Wild, melancholy, elevating
When Charlotte Bronte accidentally discovered Emily's poems in 1845 she recalled that she thought them "condensed and terse, vigorous and genuine. To my ear, they had also a peculiar music - wild, melancholy and elevating." That's still the best criticism of Emily's poetry. There are great rewards here, even though many poems belong to the lost "Gondal" saga and many more are mere fragments. The notes are informative too, but the poems survive without them. I found some of the editorial decisions odd.

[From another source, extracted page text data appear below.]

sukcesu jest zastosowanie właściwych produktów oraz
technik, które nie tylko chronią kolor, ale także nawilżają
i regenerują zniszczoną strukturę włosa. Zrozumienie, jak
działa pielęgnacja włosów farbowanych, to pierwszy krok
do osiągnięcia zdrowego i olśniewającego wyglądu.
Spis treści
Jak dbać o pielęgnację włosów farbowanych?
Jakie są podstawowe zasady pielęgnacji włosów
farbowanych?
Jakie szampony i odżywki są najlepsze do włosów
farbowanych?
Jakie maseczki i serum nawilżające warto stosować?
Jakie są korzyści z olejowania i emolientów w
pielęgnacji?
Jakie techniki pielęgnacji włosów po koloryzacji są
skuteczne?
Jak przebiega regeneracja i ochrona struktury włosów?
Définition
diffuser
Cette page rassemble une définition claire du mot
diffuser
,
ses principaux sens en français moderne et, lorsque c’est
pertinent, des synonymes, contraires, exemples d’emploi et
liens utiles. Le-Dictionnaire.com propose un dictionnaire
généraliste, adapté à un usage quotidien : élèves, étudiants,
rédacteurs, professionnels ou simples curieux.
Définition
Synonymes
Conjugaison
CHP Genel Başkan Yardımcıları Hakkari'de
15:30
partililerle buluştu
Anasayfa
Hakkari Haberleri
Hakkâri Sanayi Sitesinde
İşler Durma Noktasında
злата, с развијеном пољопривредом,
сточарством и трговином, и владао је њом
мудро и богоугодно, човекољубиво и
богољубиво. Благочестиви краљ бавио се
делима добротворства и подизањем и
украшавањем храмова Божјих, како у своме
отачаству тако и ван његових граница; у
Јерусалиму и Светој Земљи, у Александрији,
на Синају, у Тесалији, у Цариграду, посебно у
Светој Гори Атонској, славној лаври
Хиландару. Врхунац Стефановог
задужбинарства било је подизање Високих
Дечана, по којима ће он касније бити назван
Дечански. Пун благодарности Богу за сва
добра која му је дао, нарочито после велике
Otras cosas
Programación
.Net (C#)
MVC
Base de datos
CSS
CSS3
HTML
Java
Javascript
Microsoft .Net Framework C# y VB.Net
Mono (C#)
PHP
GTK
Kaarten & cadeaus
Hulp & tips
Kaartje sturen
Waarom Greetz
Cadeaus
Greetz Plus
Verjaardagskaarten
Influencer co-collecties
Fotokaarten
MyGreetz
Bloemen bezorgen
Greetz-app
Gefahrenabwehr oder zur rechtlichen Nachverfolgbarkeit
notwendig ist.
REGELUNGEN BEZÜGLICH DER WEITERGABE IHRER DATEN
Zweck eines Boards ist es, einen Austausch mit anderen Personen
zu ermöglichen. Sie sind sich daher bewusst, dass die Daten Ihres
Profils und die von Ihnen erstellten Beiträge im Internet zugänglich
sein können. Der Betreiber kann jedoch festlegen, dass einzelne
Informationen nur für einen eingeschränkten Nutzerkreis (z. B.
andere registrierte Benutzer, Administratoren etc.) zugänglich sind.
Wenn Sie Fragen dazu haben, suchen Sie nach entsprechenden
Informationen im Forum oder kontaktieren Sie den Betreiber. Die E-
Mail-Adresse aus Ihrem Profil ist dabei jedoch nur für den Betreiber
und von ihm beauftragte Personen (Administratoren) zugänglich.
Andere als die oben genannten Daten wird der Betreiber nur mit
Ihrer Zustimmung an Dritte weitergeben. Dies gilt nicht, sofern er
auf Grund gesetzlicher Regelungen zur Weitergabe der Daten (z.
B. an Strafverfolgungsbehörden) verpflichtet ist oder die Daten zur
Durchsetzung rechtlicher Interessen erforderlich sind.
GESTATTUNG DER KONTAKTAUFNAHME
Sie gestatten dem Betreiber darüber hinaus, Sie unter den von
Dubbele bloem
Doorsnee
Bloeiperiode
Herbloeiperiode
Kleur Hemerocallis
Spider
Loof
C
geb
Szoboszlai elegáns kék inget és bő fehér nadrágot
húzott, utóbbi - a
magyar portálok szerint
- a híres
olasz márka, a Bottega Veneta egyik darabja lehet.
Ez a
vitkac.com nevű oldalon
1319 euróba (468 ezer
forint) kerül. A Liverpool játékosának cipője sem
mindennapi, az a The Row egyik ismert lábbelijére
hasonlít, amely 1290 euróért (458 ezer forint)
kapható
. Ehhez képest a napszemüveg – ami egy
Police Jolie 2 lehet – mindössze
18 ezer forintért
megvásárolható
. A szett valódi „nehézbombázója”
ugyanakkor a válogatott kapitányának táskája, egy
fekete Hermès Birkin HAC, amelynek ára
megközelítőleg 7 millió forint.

The poem "Often rebuked" is attributed to Charlotte as no manuscript survives of it and it is written in iambic pentameter and "Emily only wrote six poems in iambic pentameter." Which seems like a daft conclusion - is she only allowed a quota of six poems in iambic pentameter? Yet it is that poem that provides the best statement of Emily's vision: "Often rebuked, yet always back returning/To those first feelings that were born with me.." If the modern world overwhelms you and you want to return to that vision of a "purer" self you think once existed, tune in to Emily's "peculiar music" and see where it takes you.
Utterly Beautiful
Quite simply, this is one of the most beautiful things I have read. I first encountered some of these poems after reading Wuthering Heights whilst travelling (also stunning) which contained a few poems at the back. The poetry here is strikingly poignant and heartfelt. It speaks of solitude, anguish, despair, hope and is utterly romantic at almost every turn. I would recommend this book to anyone and everyone, I read it at a time when a relationship had ended and found immediate comfort in Emily's feelings of rejection expressed with such painfull honesty. This really is a beautiful collection of poetry.